# Sauron and the destruction of Numenor



## Tatem (Jan 23, 2003)

I was thinking and I was wondering how Sauron took over Numenor. It says that he seduced King Pharazon and slowly turned Numenor into a wicked kingdom, thus eventually bringing about its destruction, but how did he decieve Pharazon? Might there be another ring involved to win him over to evil?


----------



## Gothmog (Jan 23, 2003)

There was no other ring involved in the deception of Ar-Pharazon. Sauron used Pharazon's own pride, Greed and worry about death to deceive him.


----------



## Maeglin (Jan 23, 2003)

Yes and by that time his father and grandfather etc. had been full of pride as well so thats pretty much how he was raised, full of pride, so from there it wasn't hard to decieve him.....I feel like there is something I'm forgetting to add to that....does anyone esle have something to add to it?


----------



## gate7ole (Jan 23, 2003)

Well, I have also to add that Pharazon when he decided to strike against the Valar, was already old and the fear for death was very strong on him. Of course, his fall had started much earlier, but the approaching time of death was surely a huge push towards rebellion.


----------



## Tatem (Jan 23, 2003)

So the wickedness in that time of Numenor was started by Ar-Pharazon by Sauron's deciet?


----------



## Eriol (Jan 24, 2003)

The estrangement between the Númenóreans and the Valar (and the Eldar as well) began several centuries before Ar-Phârazon, in the time of Ar-Adûnakhor (if I am not mistaken). Then they resented the choice of Elros (mortality), began taking names in Adûnaic, stopped coming to Middle-Earth as teachers and began plunder and taxation of its peoples, and stopped visiting the realms of the elves in Northwestern Middle-Earth. Only a small proportion of the people, the Faithful, did not follow this course. Also, at that time they stopped the free acceptance of death, and tried their hardest to delay it -- and at that time their lifespans began to shorten.

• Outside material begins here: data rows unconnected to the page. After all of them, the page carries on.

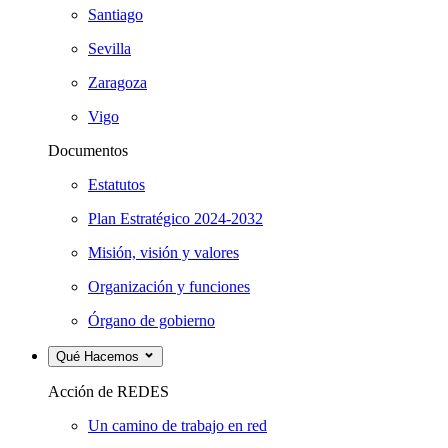
Santiago
Sevilla
Zaragoza
Vigo
Documentos
Estatutos
Plan Estratégico 2024-2032
Misión, visión y valores
Organización y funciones
Órgano de gobierno
Qué Hacemos
Acción de REDES
Un camino de trabajo en red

Sauron just turned prevailing discontent into open rebellion.


----------



## Gil-Galad (Jan 24, 2003)

I would say also that Sauron used Numenorians greatest fear.Their fear of death.It was the fear of death that made them listen to Sauron.


----------



## Bombadillo (Jan 27, 2003)

remember, sauron was good in making others do his will... he has a keen tongue and knows just what to say.. (all the evil in tolkiens book can, morgoth, sauron, saruman, wormtongue)


----------



## Gil-Galad (Jan 31, 2003)

> _Originally posted by Bombadillo _
> *remember, sauron was good in making others do his will... he has a keen tongue and knows just what to say.. (all the evil in tolkiens book can, morgoth, sauron, saruman, wormtongue) *


......and only Gil-Galad and Elrond did not believe to Sauron words during II age.


----------